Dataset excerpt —
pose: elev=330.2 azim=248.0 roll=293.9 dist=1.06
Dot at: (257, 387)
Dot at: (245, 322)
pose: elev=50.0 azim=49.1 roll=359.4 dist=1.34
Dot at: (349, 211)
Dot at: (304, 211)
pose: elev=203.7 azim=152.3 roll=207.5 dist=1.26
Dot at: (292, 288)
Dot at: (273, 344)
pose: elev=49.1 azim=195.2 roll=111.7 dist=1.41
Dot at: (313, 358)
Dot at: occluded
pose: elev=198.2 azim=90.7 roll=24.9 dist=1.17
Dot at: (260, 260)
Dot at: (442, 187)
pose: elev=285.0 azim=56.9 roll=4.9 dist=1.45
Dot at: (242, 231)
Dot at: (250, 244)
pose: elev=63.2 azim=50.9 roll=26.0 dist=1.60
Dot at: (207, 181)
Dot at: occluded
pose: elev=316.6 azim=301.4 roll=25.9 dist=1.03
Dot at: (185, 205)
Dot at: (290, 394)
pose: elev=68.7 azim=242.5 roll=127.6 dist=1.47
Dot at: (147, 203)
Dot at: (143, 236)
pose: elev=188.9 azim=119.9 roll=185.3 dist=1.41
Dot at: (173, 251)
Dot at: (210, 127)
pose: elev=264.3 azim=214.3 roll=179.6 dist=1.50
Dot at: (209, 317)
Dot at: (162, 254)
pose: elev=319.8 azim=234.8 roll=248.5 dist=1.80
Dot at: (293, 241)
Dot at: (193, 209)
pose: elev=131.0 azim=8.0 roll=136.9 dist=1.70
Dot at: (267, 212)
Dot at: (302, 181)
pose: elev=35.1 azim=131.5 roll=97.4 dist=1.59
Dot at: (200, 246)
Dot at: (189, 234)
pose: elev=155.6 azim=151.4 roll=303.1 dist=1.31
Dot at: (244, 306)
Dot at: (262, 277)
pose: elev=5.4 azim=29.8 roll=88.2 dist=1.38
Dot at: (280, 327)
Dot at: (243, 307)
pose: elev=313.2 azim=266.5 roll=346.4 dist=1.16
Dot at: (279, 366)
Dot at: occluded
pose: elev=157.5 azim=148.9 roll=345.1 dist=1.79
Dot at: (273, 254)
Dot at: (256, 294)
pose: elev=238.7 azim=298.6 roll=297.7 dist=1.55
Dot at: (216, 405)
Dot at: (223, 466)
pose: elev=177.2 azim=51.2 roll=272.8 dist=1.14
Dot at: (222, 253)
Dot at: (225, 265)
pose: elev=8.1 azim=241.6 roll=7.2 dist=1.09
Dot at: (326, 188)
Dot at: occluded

Task to carry out —
Edit the rows above by changing each "pose" to "camera", keeping everything else the same.

Solution below —
camera: elev=330.2 azim=248.0 roll=293.9 dist=1.06
Dot at: (257, 387)
Dot at: (245, 322)
camera: elev=50.0 azim=49.1 roll=359.4 dist=1.34
Dot at: (349, 211)
Dot at: (304, 211)
camera: elev=203.7 azim=152.3 roll=207.5 dist=1.26
Dot at: (292, 288)
Dot at: (273, 344)
camera: elev=49.1 azim=195.2 roll=111.7 dist=1.41
Dot at: (313, 358)
Dot at: occluded
camera: elev=198.2 azim=90.7 roll=24.9 dist=1.17
Dot at: (260, 260)
Dot at: (442, 187)
camera: elev=285.0 azim=56.9 roll=4.9 dist=1.45
Dot at: (242, 231)
Dot at: (250, 244)
camera: elev=63.2 azim=50.9 roll=26.0 dist=1.60
Dot at: (207, 181)
Dot at: occluded
camera: elev=316.6 azim=301.4 roll=25.9 dist=1.03
Dot at: (185, 205)
Dot at: (290, 394)
camera: elev=68.7 azim=242.5 roll=127.6 dist=1.47
Dot at: (147, 203)
Dot at: (143, 236)
camera: elev=188.9 azim=119.9 roll=185.3 dist=1.41
Dot at: (173, 251)
Dot at: (210, 127)
camera: elev=264.3 azim=214.3 roll=179.6 dist=1.50
Dot at: (209, 317)
Dot at: (162, 254)
camera: elev=319.8 azim=234.8 roll=248.5 dist=1.80
Dot at: (293, 241)
Dot at: (193, 209)
camera: elev=131.0 azim=8.0 roll=136.9 dist=1.70
Dot at: (267, 212)
Dot at: (302, 181)
camera: elev=35.1 azim=131.5 roll=97.4 dist=1.59
Dot at: (200, 246)
Dot at: (189, 234)
camera: elev=155.6 azim=151.4 roll=303.1 dist=1.31
Dot at: (244, 306)
Dot at: (262, 277)
camera: elev=5.4 azim=29.8 roll=88.2 dist=1.38
Dot at: (280, 327)
Dot at: (243, 307)
camera: elev=313.2 azim=266.5 roll=346.4 dist=1.16
Dot at: (279, 366)
Dot at: occluded
camera: elev=157.5 azim=148.9 roll=345.1 dist=1.79
Dot at: (273, 254)
Dot at: (256, 294)
camera: elev=238.7 azim=298.6 roll=297.7 dist=1.55
Dot at: (216, 405)
Dot at: (223, 466)
camera: elev=177.2 azim=51.2 roll=272.8 dist=1.14
Dot at: (222, 253)
Dot at: (225, 265)
camera: elev=8.1 azim=241.6 roll=7.2 dist=1.09
Dot at: (326, 188)
Dot at: occluded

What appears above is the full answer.